I think we are missing one vital thing — the community. No longer does the publishing barrier stand between journalist and citizen. Everyone has a platform. Everyone has an audience. Each personal feed is its own stream of news. The social media user, depending on whom he/she follows and what he/she likes, determines what is newsworthy for him/herself.
I do not think the job of a journalist has become obsolete. Rather, I am affirming the opposite: Journalists are important now more than ever, but the job description is changing.
By taking photos with iPhones and interacting with other users on social media, Time Magazine gained 12,000 followers from its coverage of Hurricane Sandy on Instagram — 12,000 followers that are more likely to become readers.
Guttenfelder finds out what’s important by following everyday people and interacting with them. His followers on Instagram have increased from 100 last year to more than 320,000 today.
Maybe our jobs as journalists require something different now.
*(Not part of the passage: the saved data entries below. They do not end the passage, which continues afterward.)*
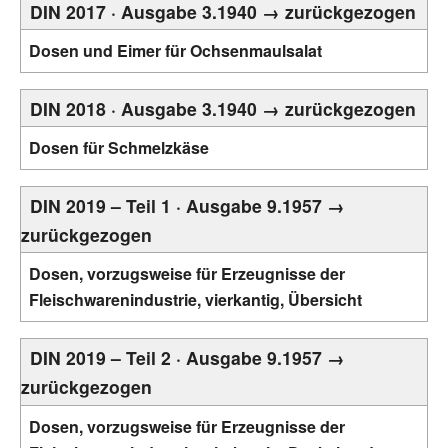
DIN 2017 · Ausgabe 3.1940 → zurückgezogen
Dosen und Eimer für Ochsenmaulsalat
DIN 2018 · Ausgabe 3.1940 → zurückgezogen
Dosen für Schmelzkäse
DIN 2019 – Teil 1 · Ausgabe 9.1957 →
zurückgezogen
Dosen, vorzugsweise für Erzeugnisse der
Fleischwarenindustrie, vierkantig, Übersicht
DIN 2019 – Teil 2 · Ausgabe 9.1957 →
zurückgezogen
Dosen, vorzugsweise für Erzeugnisse der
Maybe being on the scene, having the best camera and making sure our story — the one we want to tell — gets out is no longer what it takes. Maybe we should repost more, reblog more, retweet more, follow more. As much as I hate to say it, citizens have become the be-all and end-all voice on what “trends.” Translated — social media users determine what is news.
To clarify, accuracy and truthful reporting, with the ethics and analysis a trained journalist can offer, are vital. We should not give that up, but our strategy should change. Instead of writing to the culture of social media trends, i.e. Miley Cyrus click bait, to keep our advertisers, we should make readers care in a different way. If we demand citizen participation, we could create a supply. If we interacted with the community, maybe they would interact with us. If we wrote in a way that included citizen journalism, maybe people would want to share with us more, instead of shutting what we think is important out.
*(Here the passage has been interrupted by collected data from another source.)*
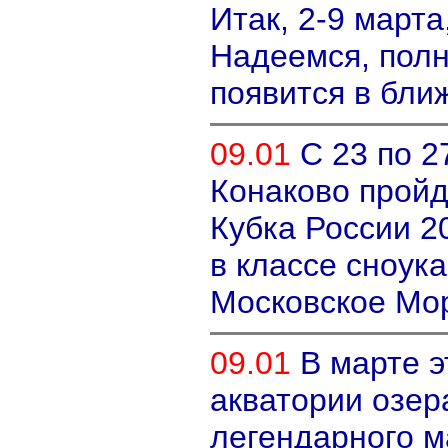
Итак, 2-9 марта
Надеемся, пол
появится в бли
09.01
С 23 по 2
Конаково пройд
Кубка России 2
в классе сноука
Московское М
09.01
В марте э
акватории озер
легендарного м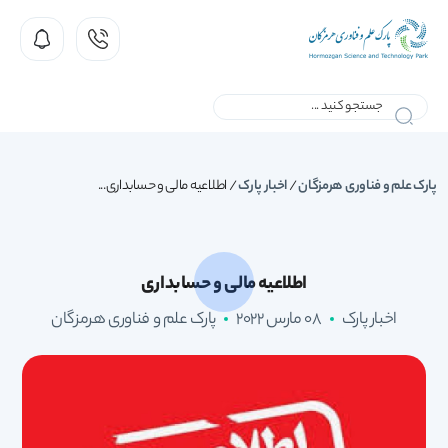
پارک علم و فناوری هرمزگان
/
اخبار پارک
/
اطلاعیه مالی و حسابداری...
اطلاعیه مالی و حسابداری
اخبار پارک
08 مارس 2022
پارک علم و فناوری هرمزگان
Think about BuzzFeed. It funnels out what the Internet funnels in, and it’s thriving.
The news we need to funnel out is there, too. We just haven’t found it yet (or cultivated an audience willing to post it).
With more and more sources, the news we report would only get more accurate. This does not mean we should take everything everyone posts on the Internet at face value. We should still investigate. We should still be careful. We should still practice the fundamental basics. We have to keep doing these things, because we know the news is important. The truth is important.
We just need to get people to read.
My mom has always said that I can’t control other people: I can’t control what they like, what they don’t like, what they say, what they don’t say. If I want things to change, I can only control myself. We can’t control the Internet. We can’t control what people read. We can only control the way we write. We can only control the way we do things.
Yes, we should still send reporters to cover events and breaking news.
Yes, we should still cover politics and war and crime (and other “uninteresting” things that many of us may think no one cares about anymore).
Yes, we are still important, but citizen journalism has become all the more important, too. We are no longer the only ones with bylines; anyone can get a Twitter handle. Our sources for stories might no longer be a series of quotes in between one- to two-sentence transitions. They might be tweets. They might be Instagram photos. They might be videos on YouTube. They might be Facebook posts. They might be Vines.
It scares me, but I think we need more of that.
Us “millennials” spent our formative pre-teen and high school years on social media. We had MySpace, then we graduated to Facebook, and now Twitter (but never Google+ — never Google+). The way we interact online is here to stay. If we made news a participatory venture, we might not lose our jobs. We might just get them back.
What does that mean for us? What should we do now?
I’m not sure. Mainly because I don’t know everything (or anything, sometimes). I don’t have all of the answers, and I know plenty of smart people, with an immense amount of experience, who know a lot more than I probably ever will.
But I think we should experiment.
I’m not saying we’re doing it wrong. But maybe we’re just not doing it right.